Qu’est-ce qui change (à part la température) entre la version plein air et les espaces intérieurs ? Quel est le fil rouge entre tous les espaces ?

On a confié à Atelier Craft la scénographie de l’ensemble. On avait déjà voulu que la scène extérieure – entièrement construite – rappelle la forme et l’esthétique industrielle, Berlinoise du bâtiment. Craft a prolongé son geste à l’intérieur. Tubes et plaques de tôle constituent le vocabulaire avec lequel ils ont travaillé pour fabriquer le bar, l’espace lounge, la régie et le Dj-Booth. Il y a quelques touches de couleur (jaune/gris) mais sinon c’est surtout de l’acier et du béton avec au mur les paillettes de l’ancien club Africain qu’on a repris. Au sous-sol, on a choisi le blanc pour trancher avec l’atmosphère sombre et industrielle de l’étage, et on a gardé quelques pans de mur ainsi que le carrelage de l’ancien restaurant africain, une manière de rappeler là aussi l’histoire du lieu.
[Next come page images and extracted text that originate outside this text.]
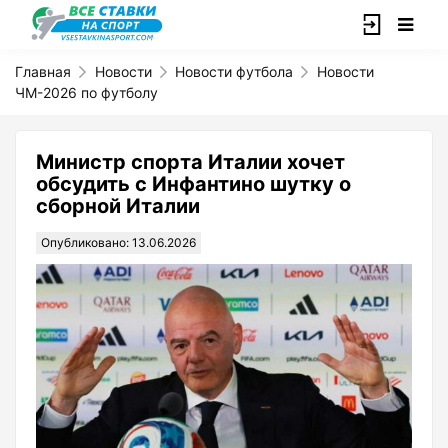
Главная
Новости
Новости футбола
Новости
ЧМ-2026 по футболу
Министр спорта Италии хочет
обсудить с Инфантино шутку о
сборной Италии
Опубликовано: 13.06.2026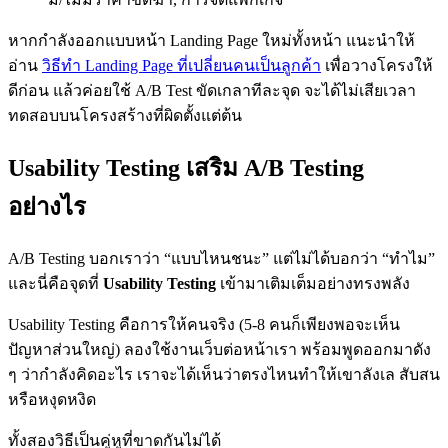
หากกำลังออกแบบหน้า Landing Page ใหม่ทั้งหน้า แนะนำให้
อ่าน
วิธีทำ Landing Page ที่เปลี่ยนคนเป็นลูกค้า
เพื่อวางโครงให้
ดีก่อน แล้วค่อยใช้ A/B Test ขัดเกลาทีละจุด จะได้ไม่เสียเวลา
ทดสอบบนโครงสร้างที่ผิดตั้งแต่ต้น
Usability Testing เสริม A/B Testing
อย่างไร
A/B Testing บอกเราว่า “แบบไหนชนะ” แต่ไม่ได้บอกว่า “ทำไม”
และนี่คือจุดที่
Usability Testing
เข้ามาเติมเต็มอย่างทรงพลัง
Usability Testing คือการให้คนจริง (5-8 คนก็เพียงพอจะเห็น
ปัญหาส่วนใหญ่) ลองใช้งานเว็บต่อหน้าเรา พร้อมพูดออกมาดัง
ๆ ว่ากำลังคิดอะไร เราจะได้เห็นว่าตรงไหนทำให้เขาลังเล สับสน
หรือหงุดหงิด
ทั้งสองวิธีเป็นคู่หูที่ขาดกันไม่ได้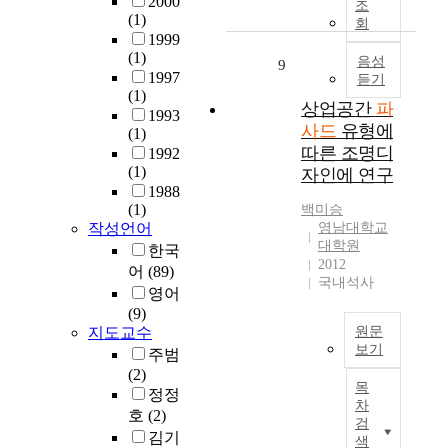
2000
스
a
제
써
한
조
있
있
a
(1)
템
&
한
공
회
수
음
다
n
1999
은
c
하
간
요
을
.
(1)
d
중
c
음성
는
을
9
가
증
특
1997
s
듣기
앙
e
간
만
증
명
히
(1)
c
의
d
판
들
가
상업공간
파
하
대
1993
a
코
i
개
어
하
는
도
사드
유형에
(1)
p
아
l
선
낸
고
결
시
따른 조명디
1992
e
에
;
사
다
있
과
에
(1)
자인에 연구
i
부
a
업
.
다
라
미
1988
s
착
d
을
국
.
고
디
(1)
백미승
t
되
e
시
내
건
할
어
작성언어
영남대학교
h
는
o
행
커
축
대학원
수
파
한국
e
아
f
하
피
2012
물
있
사
어
(89)
e
웃
c
국내석사
여
전
과
다
드
영어
l
리
o
효
문
미
.
를
(9)
e
거
m
과
점
디
명
구
지도교수
원문
v
와
m
를
산
어
동
현
보기
주범
a
는
e
얻
업
를
의
하
(2)
T
t
달
r
었
에
활
화
는
목
정정
h
i
리
c
다
는
용
차
장
사
호
(2)
e
o
사
i
.
국
검
한
품
례
m
김기
n
재
a
색
내
미
브
가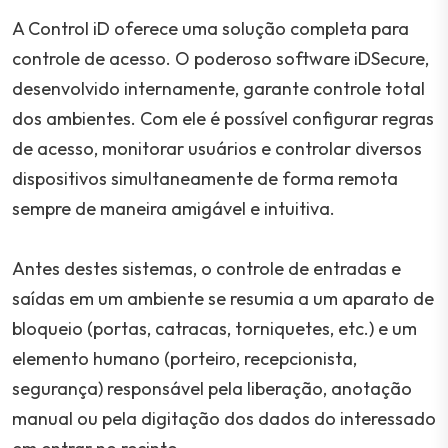
A Control iD oferece uma solução completa para
controle de acesso. O poderoso software iDSecure,
desenvolvido internamente, garante controle total
dos ambientes. Com ele é possível configurar regras
de acesso, monitorar usuários e controlar diversos
dispositivos simultaneamente de forma remota
sempre de maneira amigável e intuitiva.
Antes destes sistemas, o controle de entradas e
saídas em um ambiente se resumia a um aparato de
bloqueio (portas, catracas, torniquetes, etc.) e um
elemento humano (porteiro, recepcionista,
segurança) responsável pela liberação, anotação
manual ou pela digitação dos dados do interessado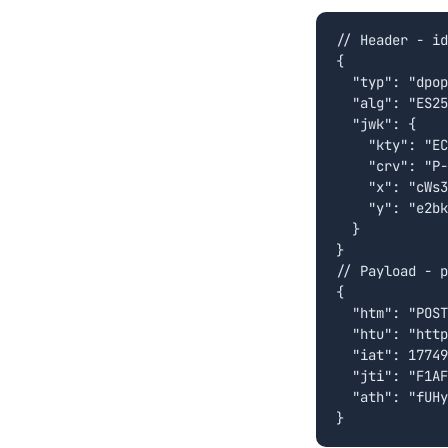
// Header - id
{

  "typ": "dpop
  "alg": "ES25
  "jwk": {

    "kty": "EC
    "crv": "P-
    "x": "cWs3
    "y": "e2bk
  }

}

// Payload - p
{

  "htm": "POST
  "htu": "http
  "iat": 17749
  "jti": "F1AF
  "ath": "fUHy
}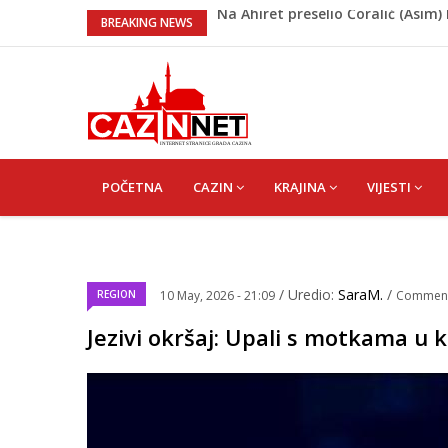
Nakon velikih vrućina u BiH stiže 
BREAKING NEWS
Rekordnih 20,3 miliona KM ide za
Dok Evropa ostavlja cigarete, Hrva
Radnici više neće morati na sunce
Na Ahiret preselio Ćoralić (Asim)
MAIN
NAVIGATION
POČETNA
CAZIN
KRAJINA
VIJESTI
/ Uredio:
SaraM.
/
REGION
10 May, 2026 - 21:09
Commen
Jezivi okršaj: Upali s motkama u k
Les espaces intérieurs resteront-ils ouverts pendant l’été ? Le but c’est que le plein air et l’intérieur soient complémentaires, ou qu’ils alternent pour rester ouverts toute l’année ?

Oui tout l’été, l’intérieur sera ouvert, ce qui permettra d’envisager 3 scènes en simultanées dans la journée ou des soirées plus tardives en intérieur. On va d’ailleurs essayer de commencer dès cet hiver en mode clubbing. On espère avoir les autorisations pour début 2018. Pour l’instant le format c’est 20h-2h.
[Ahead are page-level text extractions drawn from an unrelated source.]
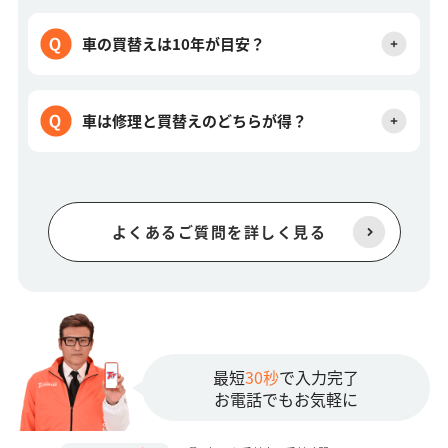
車の買替えは10年が目安？
車は修理と買替えのどちらが得？
よくあるご質問を詳しく見る
最短
30秒
で入力完了
お電話でもお気軽に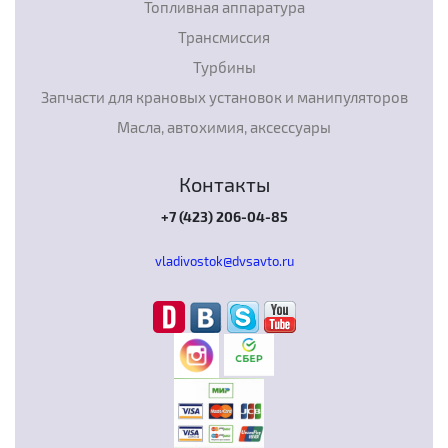
Топливная аппаратура
Трансмиссия
Турбины
Запчасти для крановых установок и манипуляторов
Масла, автохимия, аксессуары
Контакты
+7 (423) 206-04-85
vladivostok@dvsavto.ru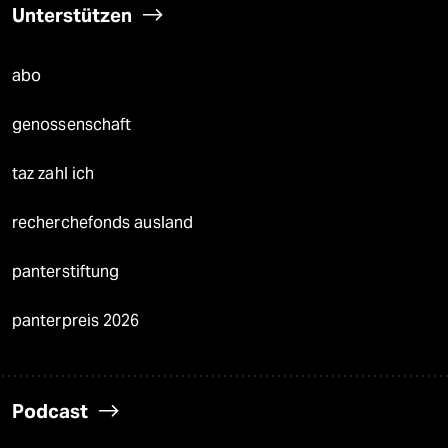
Unterstützen
abo
genossenschaft
taz zahl ich
recherchefonds ausland
panterstiftung
panterpreis 2026
Podcast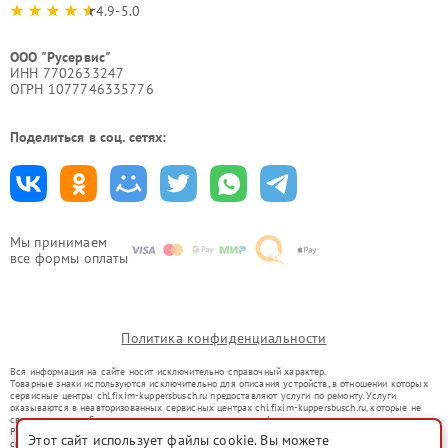
4.9-5.0
ООО "Русервис"
ИНН 7702633247
ОГРН 1077746335776
Поделиться в соц. сетях:
Мы принимаем
все формы оплаты
Политика конфиденциальности
Вся информация на сайте носит исключительно справочный характер.
Товарные знаки используются исключительно для описания устройств, в отношении которых
сервисные центры chl.fixim-kuppersbusch.ru предоставляют услуги по ремонту. Услуги
оказываются в неавторизованных сервисных центрах chl.fixim-kuppersbusch.ru, которые не
связаны с правообладателями товарных знаков или их официальными представителями.
Ремонт осуществляется для устройств, уже введенных в гражданский оборот в соответствии
Этот сайт использует файлы cookie. Вы можете
со статьей 1487 ГК РФ.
Un DJ set que vous attendez avec impatience dans votre programmation de cet hiver ?

Le truc que j’attends par dessus tout c’est le premier live de Suchiamo, le projet électro de Paula Stan (JC Satan) , lors du premier jour du festival Magnétique Nord à la station le 14 décembre. Théo et elle ont sort un maxi énorme chez Antinote, et ça sera la première fois qu’ils se produiront en live, entourés de groupe italiens en provenance d’un lieu underground. Le 15 décembre aura lieu le live d’Eric Copeland (ex-Black Dice) avec l’anglais Not Waving, un plateau electro-noise comme on aime à La Station.

Et sinon c’est TREPANERINGSRITUALEN, ce géant suédois qui performe des rituels paiens et sauvages avec ses psalmodies sur fond de métal, il sera en live le 16 décembre avec Satan et Extreme Precautions. Après, on ira fêter la nuit la plus longue de l’année à l’Aerosol, une warehouse à 10 minutes à pied de La Station, avec mon DJ préféré, Ancient Methods, on a trop hâte !

La Station – Gare des Mines, 29 Avenue de la Porte d’Aubervilliers (75018) – site officiel.